$ perf record ls
perf.data perf.data.old
[ perf record: Woken up 1 times to write data ]
[ perf record: Captured and wrote 0.001 MB perf.data ]
$ perf report
Error:
The perf.data data has no samples!
perf list reports what it looks correct
perf list | grep Hardware
branch-instructions OR branches [Hardware event]
branch-misses [Hardware event]
bus-cycles [Hardware event]
cache-misses [Hardware event]
cache-references [Hardware event]
cpu-cycles OR cycles [Hardware event]
instructions [Hardware event]
ref-cycles [Hardware event]
stalled-cycles-backend OR idle-cycles-backend [Hardware event]
stalled-cycles-frontend OR idle-cycles-frontend [Hardware event]
mem:<addr>[/len][:access] [Hardware breakpoint]
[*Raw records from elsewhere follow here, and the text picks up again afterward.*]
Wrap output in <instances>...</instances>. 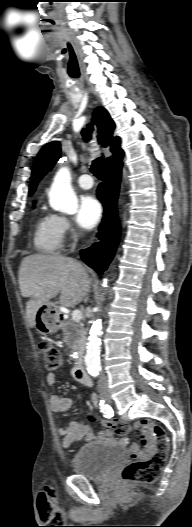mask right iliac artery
Returning <instances> with one entry per match:
<instances>
[{"mask_svg": "<svg viewBox=\"0 0 192 527\" xmlns=\"http://www.w3.org/2000/svg\"><path fill=\"white\" fill-rule=\"evenodd\" d=\"M99 405H100V411L104 414V417L110 418L112 416L111 407L105 404L104 400H100Z\"/></svg>", "mask_w": 192, "mask_h": 527, "instance_id": "82829eb1", "label": "right iliac artery"}]
</instances>
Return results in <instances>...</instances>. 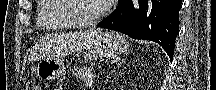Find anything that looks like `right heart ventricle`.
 <instances>
[{
	"label": "right heart ventricle",
	"mask_w": 216,
	"mask_h": 90,
	"mask_svg": "<svg viewBox=\"0 0 216 90\" xmlns=\"http://www.w3.org/2000/svg\"><path fill=\"white\" fill-rule=\"evenodd\" d=\"M40 6L35 7L37 14L36 25L38 29H68L73 28L65 20L64 14H58L64 0H38ZM45 16V17H44Z\"/></svg>",
	"instance_id": "obj_1"
}]
</instances>
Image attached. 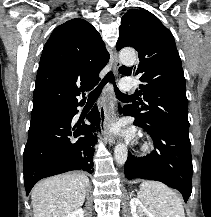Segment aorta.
<instances>
[{
	"mask_svg": "<svg viewBox=\"0 0 211 217\" xmlns=\"http://www.w3.org/2000/svg\"><path fill=\"white\" fill-rule=\"evenodd\" d=\"M120 61L126 65L135 64L137 57L133 49H123L119 52ZM113 108V103H110ZM127 147L123 143H119L115 146L114 157L118 164L123 165L127 160Z\"/></svg>",
	"mask_w": 211,
	"mask_h": 217,
	"instance_id": "762f6f07",
	"label": "aorta"
}]
</instances>
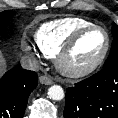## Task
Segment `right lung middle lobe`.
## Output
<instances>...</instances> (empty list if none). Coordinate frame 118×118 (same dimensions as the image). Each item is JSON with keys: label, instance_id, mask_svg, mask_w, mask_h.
I'll use <instances>...</instances> for the list:
<instances>
[{"label": "right lung middle lobe", "instance_id": "1", "mask_svg": "<svg viewBox=\"0 0 118 118\" xmlns=\"http://www.w3.org/2000/svg\"><path fill=\"white\" fill-rule=\"evenodd\" d=\"M13 15L14 12L12 11L0 12V29H4L7 27Z\"/></svg>", "mask_w": 118, "mask_h": 118}]
</instances>
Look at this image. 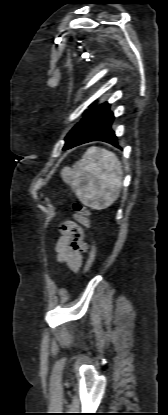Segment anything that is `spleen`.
I'll list each match as a JSON object with an SVG mask.
<instances>
[{
    "instance_id": "obj_1",
    "label": "spleen",
    "mask_w": 168,
    "mask_h": 415,
    "mask_svg": "<svg viewBox=\"0 0 168 415\" xmlns=\"http://www.w3.org/2000/svg\"><path fill=\"white\" fill-rule=\"evenodd\" d=\"M122 175L117 156L98 147H90L72 168L65 167L61 172L78 199L92 208H106L118 199Z\"/></svg>"
}]
</instances>
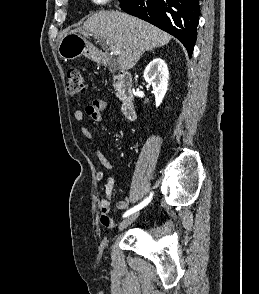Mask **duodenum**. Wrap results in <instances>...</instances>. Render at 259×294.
<instances>
[{"instance_id":"obj_1","label":"duodenum","mask_w":259,"mask_h":294,"mask_svg":"<svg viewBox=\"0 0 259 294\" xmlns=\"http://www.w3.org/2000/svg\"><path fill=\"white\" fill-rule=\"evenodd\" d=\"M104 63H106L105 60ZM115 80L118 89V97L122 104V112L127 119L135 120L136 111L132 76L127 71H119L116 73Z\"/></svg>"}]
</instances>
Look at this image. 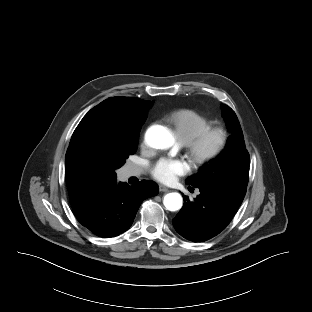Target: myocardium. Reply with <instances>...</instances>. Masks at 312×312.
Here are the masks:
<instances>
[{"mask_svg":"<svg viewBox=\"0 0 312 312\" xmlns=\"http://www.w3.org/2000/svg\"><path fill=\"white\" fill-rule=\"evenodd\" d=\"M229 142V132L223 125H213L193 137L185 145L196 164L202 165L218 158Z\"/></svg>","mask_w":312,"mask_h":312,"instance_id":"1","label":"myocardium"}]
</instances>
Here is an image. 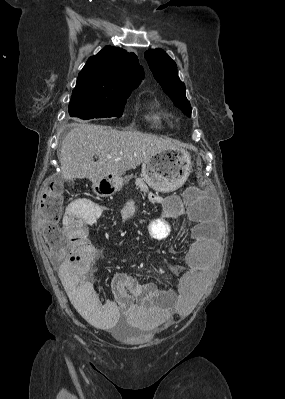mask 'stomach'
<instances>
[{"mask_svg": "<svg viewBox=\"0 0 285 399\" xmlns=\"http://www.w3.org/2000/svg\"><path fill=\"white\" fill-rule=\"evenodd\" d=\"M191 172V160L187 151L179 148L166 149L152 156L142 164V177L156 191H174L187 180ZM124 179L107 175L92 181L93 191L101 197L119 191Z\"/></svg>", "mask_w": 285, "mask_h": 399, "instance_id": "stomach-1", "label": "stomach"}]
</instances>
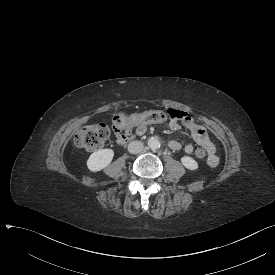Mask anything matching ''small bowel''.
<instances>
[{
	"label": "small bowel",
	"mask_w": 275,
	"mask_h": 275,
	"mask_svg": "<svg viewBox=\"0 0 275 275\" xmlns=\"http://www.w3.org/2000/svg\"><path fill=\"white\" fill-rule=\"evenodd\" d=\"M168 114L170 117H173L169 123V127L172 131H177L180 129V123L182 122L186 128L191 132V135L193 139L196 141V143L201 146L205 151L208 153V165L210 167H216L219 163V159L215 154V145L214 143L210 140L206 129L197 124L193 120V112L192 111H181V110H176L174 108H169L168 109ZM132 128H137L138 133H143L144 132V123H135L129 125L126 129L120 130L119 132L121 133H127L129 130ZM168 146L172 150H180L182 148L181 142L177 140H171L168 143ZM193 145L187 144L184 146V151L187 154H191L193 152Z\"/></svg>",
	"instance_id": "small-bowel-1"
}]
</instances>
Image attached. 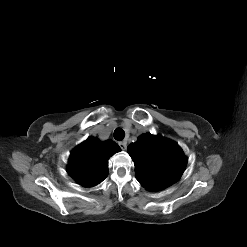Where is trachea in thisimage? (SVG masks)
Returning <instances> with one entry per match:
<instances>
[{
  "mask_svg": "<svg viewBox=\"0 0 247 247\" xmlns=\"http://www.w3.org/2000/svg\"><path fill=\"white\" fill-rule=\"evenodd\" d=\"M125 137V132L123 129L121 128H117L115 131H114V138L115 140H118V141H121L123 140Z\"/></svg>",
  "mask_w": 247,
  "mask_h": 247,
  "instance_id": "trachea-1",
  "label": "trachea"
}]
</instances>
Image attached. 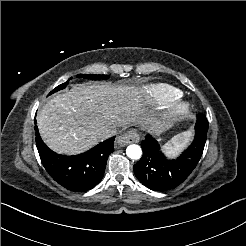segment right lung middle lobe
<instances>
[{"label": "right lung middle lobe", "mask_w": 246, "mask_h": 246, "mask_svg": "<svg viewBox=\"0 0 246 246\" xmlns=\"http://www.w3.org/2000/svg\"><path fill=\"white\" fill-rule=\"evenodd\" d=\"M79 78H85V79H90V80H93V79H107L109 76L108 75H92V74H79L78 75ZM68 84V81L57 86L54 90H52L50 94L56 92V91H59L61 89H64L66 87V85Z\"/></svg>", "instance_id": "1"}]
</instances>
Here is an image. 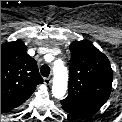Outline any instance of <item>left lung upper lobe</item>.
Listing matches in <instances>:
<instances>
[{"label": "left lung upper lobe", "instance_id": "1", "mask_svg": "<svg viewBox=\"0 0 122 122\" xmlns=\"http://www.w3.org/2000/svg\"><path fill=\"white\" fill-rule=\"evenodd\" d=\"M72 59L69 72V90L61 100L63 108L88 117L108 100L113 72L105 54L88 41H75L69 46Z\"/></svg>", "mask_w": 122, "mask_h": 122}]
</instances>
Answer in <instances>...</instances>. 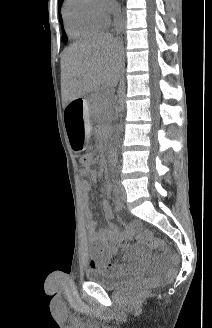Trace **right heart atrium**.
I'll return each mask as SVG.
<instances>
[{
	"mask_svg": "<svg viewBox=\"0 0 212 328\" xmlns=\"http://www.w3.org/2000/svg\"><path fill=\"white\" fill-rule=\"evenodd\" d=\"M94 11L106 21L114 10V4L111 0H91Z\"/></svg>",
	"mask_w": 212,
	"mask_h": 328,
	"instance_id": "right-heart-atrium-1",
	"label": "right heart atrium"
}]
</instances>
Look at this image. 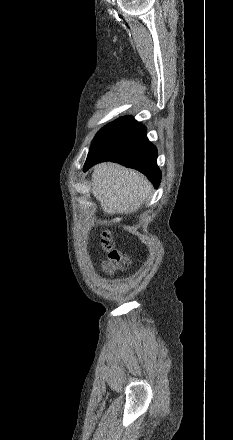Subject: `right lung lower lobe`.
<instances>
[{"instance_id":"obj_1","label":"right lung lower lobe","mask_w":233,"mask_h":440,"mask_svg":"<svg viewBox=\"0 0 233 440\" xmlns=\"http://www.w3.org/2000/svg\"><path fill=\"white\" fill-rule=\"evenodd\" d=\"M156 147L146 137V128L131 116L104 126L95 136L84 170L102 161H113L144 173L157 188L161 172Z\"/></svg>"}]
</instances>
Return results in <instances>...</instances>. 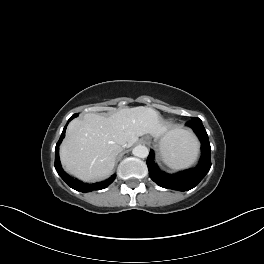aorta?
I'll use <instances>...</instances> for the list:
<instances>
[{
	"label": "aorta",
	"instance_id": "aorta-1",
	"mask_svg": "<svg viewBox=\"0 0 264 264\" xmlns=\"http://www.w3.org/2000/svg\"><path fill=\"white\" fill-rule=\"evenodd\" d=\"M133 155L139 158H146L149 154V150L146 146L144 145H138L133 148L132 151Z\"/></svg>",
	"mask_w": 264,
	"mask_h": 264
}]
</instances>
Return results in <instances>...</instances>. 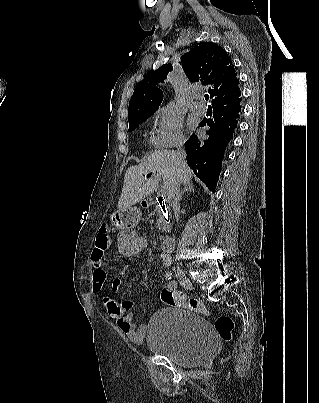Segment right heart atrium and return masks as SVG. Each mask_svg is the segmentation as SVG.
<instances>
[{
    "label": "right heart atrium",
    "instance_id": "d8ad5b80",
    "mask_svg": "<svg viewBox=\"0 0 319 403\" xmlns=\"http://www.w3.org/2000/svg\"><path fill=\"white\" fill-rule=\"evenodd\" d=\"M153 123L151 143L155 148L167 149L184 143L183 120L173 107L158 108L153 115Z\"/></svg>",
    "mask_w": 319,
    "mask_h": 403
}]
</instances>
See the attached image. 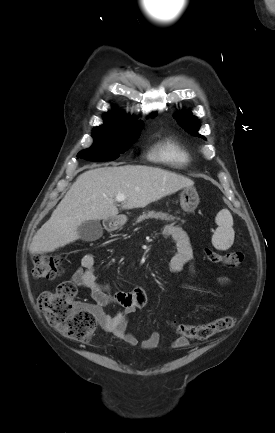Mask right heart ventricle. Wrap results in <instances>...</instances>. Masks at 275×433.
Here are the masks:
<instances>
[{"label":"right heart ventricle","instance_id":"obj_1","mask_svg":"<svg viewBox=\"0 0 275 433\" xmlns=\"http://www.w3.org/2000/svg\"><path fill=\"white\" fill-rule=\"evenodd\" d=\"M152 156L162 162L176 167H184L189 162L186 150L175 140L168 139L160 143Z\"/></svg>","mask_w":275,"mask_h":433}]
</instances>
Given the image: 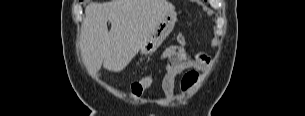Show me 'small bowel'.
<instances>
[{
  "mask_svg": "<svg viewBox=\"0 0 305 116\" xmlns=\"http://www.w3.org/2000/svg\"><path fill=\"white\" fill-rule=\"evenodd\" d=\"M185 44L170 46L166 49L163 57L167 59L166 72L162 80V89L167 99L173 100L175 97V78L187 70H192L193 78L183 77L180 88L182 92H187L197 81V71L203 70L208 64V56L203 53L190 55Z\"/></svg>",
  "mask_w": 305,
  "mask_h": 116,
  "instance_id": "c3829d8e",
  "label": "small bowel"
}]
</instances>
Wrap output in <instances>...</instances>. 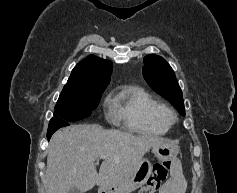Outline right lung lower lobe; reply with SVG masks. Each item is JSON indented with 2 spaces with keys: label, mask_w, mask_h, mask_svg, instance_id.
Masks as SVG:
<instances>
[{
  "label": "right lung lower lobe",
  "mask_w": 237,
  "mask_h": 193,
  "mask_svg": "<svg viewBox=\"0 0 237 193\" xmlns=\"http://www.w3.org/2000/svg\"><path fill=\"white\" fill-rule=\"evenodd\" d=\"M69 123L65 120L52 118L49 123L48 131H47V139L51 138L52 134L61 127L68 126Z\"/></svg>",
  "instance_id": "right-lung-lower-lobe-1"
}]
</instances>
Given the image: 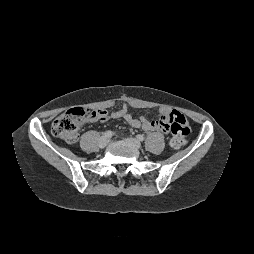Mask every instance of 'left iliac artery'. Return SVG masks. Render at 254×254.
<instances>
[{"label": "left iliac artery", "mask_w": 254, "mask_h": 254, "mask_svg": "<svg viewBox=\"0 0 254 254\" xmlns=\"http://www.w3.org/2000/svg\"><path fill=\"white\" fill-rule=\"evenodd\" d=\"M136 137H137V139H138L139 141H143V140H144V136L141 135V134L137 135Z\"/></svg>", "instance_id": "44dca946"}]
</instances>
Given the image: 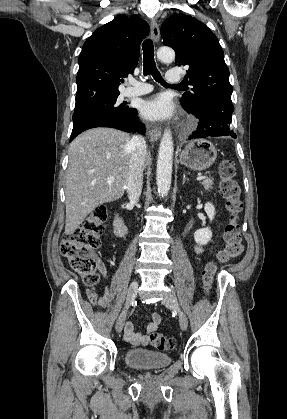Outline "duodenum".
I'll list each match as a JSON object with an SVG mask.
<instances>
[{"mask_svg":"<svg viewBox=\"0 0 287 419\" xmlns=\"http://www.w3.org/2000/svg\"><path fill=\"white\" fill-rule=\"evenodd\" d=\"M127 224L122 216L117 215L114 220V232L115 234L120 237L124 238L127 234Z\"/></svg>","mask_w":287,"mask_h":419,"instance_id":"obj_1","label":"duodenum"}]
</instances>
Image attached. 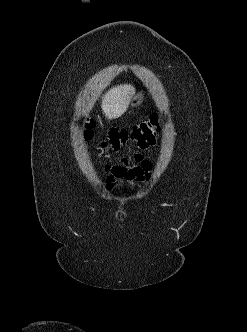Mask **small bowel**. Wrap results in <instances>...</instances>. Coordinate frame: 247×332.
<instances>
[{
  "label": "small bowel",
  "instance_id": "1",
  "mask_svg": "<svg viewBox=\"0 0 247 332\" xmlns=\"http://www.w3.org/2000/svg\"><path fill=\"white\" fill-rule=\"evenodd\" d=\"M135 165L129 166L127 161L115 166H108L110 172L107 177L106 187L109 190L114 189L120 181L126 182H144L150 177L151 163L144 159L142 155L135 156Z\"/></svg>",
  "mask_w": 247,
  "mask_h": 332
}]
</instances>
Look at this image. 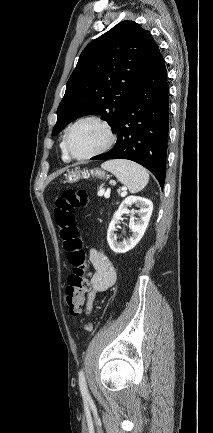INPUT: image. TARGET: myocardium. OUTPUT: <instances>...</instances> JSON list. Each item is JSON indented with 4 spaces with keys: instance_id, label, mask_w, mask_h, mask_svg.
I'll use <instances>...</instances> for the list:
<instances>
[{
    "instance_id": "1",
    "label": "myocardium",
    "mask_w": 213,
    "mask_h": 433,
    "mask_svg": "<svg viewBox=\"0 0 213 433\" xmlns=\"http://www.w3.org/2000/svg\"><path fill=\"white\" fill-rule=\"evenodd\" d=\"M84 122H94V123L98 124L99 126H101L104 129V131H105L106 141L103 144V146L100 147L98 150H96V151H94V152H92L90 154L84 155V156H77V155H75L72 152V150L70 148V143H69L70 135H71L72 131L78 125H80V124H82ZM115 140H116L115 133H114L112 127L109 125V123L107 121H105L104 119L100 118L99 116L89 115V116H85V117H82V118L76 120L68 128V130L66 131V133L64 135V146H65V150H66V152H67V154H68V156L70 158L75 159V160H87V159H90V158H93L95 156H98V155L106 152L107 150H109L113 146Z\"/></svg>"
}]
</instances>
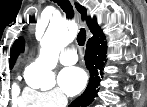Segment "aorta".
I'll return each instance as SVG.
<instances>
[{
  "mask_svg": "<svg viewBox=\"0 0 147 107\" xmlns=\"http://www.w3.org/2000/svg\"><path fill=\"white\" fill-rule=\"evenodd\" d=\"M72 38L63 21H51L43 38L38 59L28 70L34 76V85L48 90L55 85L53 69L58 63L60 49L67 46Z\"/></svg>",
  "mask_w": 147,
  "mask_h": 107,
  "instance_id": "aorta-1",
  "label": "aorta"
}]
</instances>
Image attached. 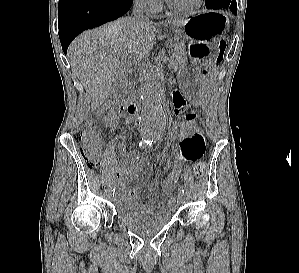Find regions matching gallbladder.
<instances>
[{
	"label": "gallbladder",
	"mask_w": 299,
	"mask_h": 273,
	"mask_svg": "<svg viewBox=\"0 0 299 273\" xmlns=\"http://www.w3.org/2000/svg\"><path fill=\"white\" fill-rule=\"evenodd\" d=\"M125 72V67H122L118 73H117V78L121 81L122 76L124 75Z\"/></svg>",
	"instance_id": "bac80fb5"
}]
</instances>
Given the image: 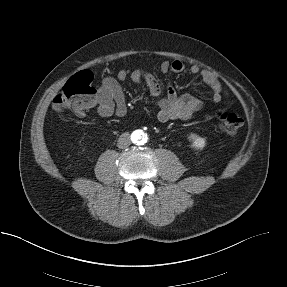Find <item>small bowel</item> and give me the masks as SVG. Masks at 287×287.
Instances as JSON below:
<instances>
[{
  "instance_id": "1",
  "label": "small bowel",
  "mask_w": 287,
  "mask_h": 287,
  "mask_svg": "<svg viewBox=\"0 0 287 287\" xmlns=\"http://www.w3.org/2000/svg\"><path fill=\"white\" fill-rule=\"evenodd\" d=\"M160 70L162 73L174 74L187 70L190 74L198 76L209 87L212 103L220 104L224 101L226 91L219 77L213 71L201 69L197 65H192L186 69L185 64L180 60L163 61ZM128 78L135 84L147 86L158 107L157 118L160 122L190 119L204 106L203 100L198 96L178 94L170 82L167 83L165 94H163V86L150 72L141 69L129 72L126 69H121L116 78L107 76L101 82L94 103L100 117L106 118L112 115L122 117L127 113L125 94L120 82ZM78 115L82 117L84 112H79Z\"/></svg>"
}]
</instances>
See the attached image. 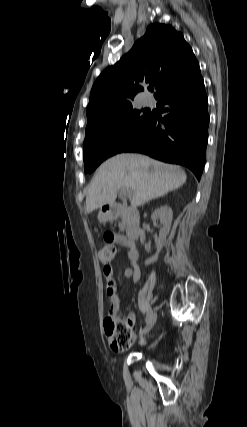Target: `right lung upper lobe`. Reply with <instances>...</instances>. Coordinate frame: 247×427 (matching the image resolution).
<instances>
[{
  "mask_svg": "<svg viewBox=\"0 0 247 427\" xmlns=\"http://www.w3.org/2000/svg\"><path fill=\"white\" fill-rule=\"evenodd\" d=\"M199 69L191 47L172 26L148 27L132 49L95 81L87 107V128L114 119L132 107L135 95L155 87L158 100L179 81Z\"/></svg>",
  "mask_w": 247,
  "mask_h": 427,
  "instance_id": "right-lung-upper-lobe-1",
  "label": "right lung upper lobe"
}]
</instances>
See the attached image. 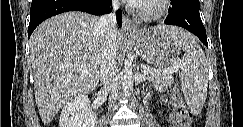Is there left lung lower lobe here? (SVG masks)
<instances>
[{
  "instance_id": "0a47b994",
  "label": "left lung lower lobe",
  "mask_w": 243,
  "mask_h": 127,
  "mask_svg": "<svg viewBox=\"0 0 243 127\" xmlns=\"http://www.w3.org/2000/svg\"><path fill=\"white\" fill-rule=\"evenodd\" d=\"M165 19V24L176 25L195 34L208 47L205 27L200 18L199 0H175Z\"/></svg>"
}]
</instances>
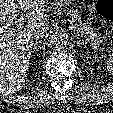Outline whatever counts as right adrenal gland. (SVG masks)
<instances>
[{"label":"right adrenal gland","instance_id":"right-adrenal-gland-1","mask_svg":"<svg viewBox=\"0 0 113 113\" xmlns=\"http://www.w3.org/2000/svg\"><path fill=\"white\" fill-rule=\"evenodd\" d=\"M39 42H40V38L37 37V38L35 39V43L33 44V50L37 49Z\"/></svg>","mask_w":113,"mask_h":113}]
</instances>
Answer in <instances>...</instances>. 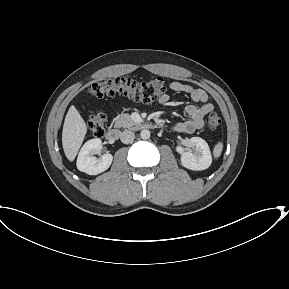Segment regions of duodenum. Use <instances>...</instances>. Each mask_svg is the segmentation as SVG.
Masks as SVG:
<instances>
[{
    "mask_svg": "<svg viewBox=\"0 0 289 289\" xmlns=\"http://www.w3.org/2000/svg\"><path fill=\"white\" fill-rule=\"evenodd\" d=\"M120 137V130L117 128H113L110 129L107 133H106V139L109 142H115L119 139Z\"/></svg>",
    "mask_w": 289,
    "mask_h": 289,
    "instance_id": "duodenum-1",
    "label": "duodenum"
}]
</instances>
Actually F3 supports linux perf. This perf record issue occurs because it samples “cycles” event by default. RISC-V sscofpmf extension doesn’t specify the counter overflow interrupt of mcycle/minstret, which the “cycles”/“instructions” event sampling depends on.
If you use other events, e.g. “perf record -e branches”, it will work.
BTW, not all the events reported by perf list are supported. It supports the following events:
Thank you, that explains the puzzling results. I’m confused since on other risc-v hardware I have access to I do not see that problem. Do you have more information about it? Not having cycles or instruction counts makes perf record much less useful so would be nice to see if it can be fixed.
I know little about other RISC-V hardware, but I noticed QEMU supports counting cycles/instructions by not only mcycle/minstret but also mhpmevent/mhpmcounter, so it can provide counter overflow interrupt for cycles/instructions. Perhaps other RISC-V hardware uses similar implementations. It’s a pity that the K1 chip on F3 doesn’t implement this, so it seems that it cannot be fixed.
Maybe you can consider the following two workarounds:
use software events (such as cpu-clock or task-clock) instead.
build perf from the provided linux sources. The sources in tools/perf/pmu-events/arch/riscv/spacemit/x60 define some hardware-specific event names, which of all support sscofpmf and can be used directly by perf user. There may be some substitute events, e.g. u_mode_cycle/s_mode_cycle/m_mode_cycle.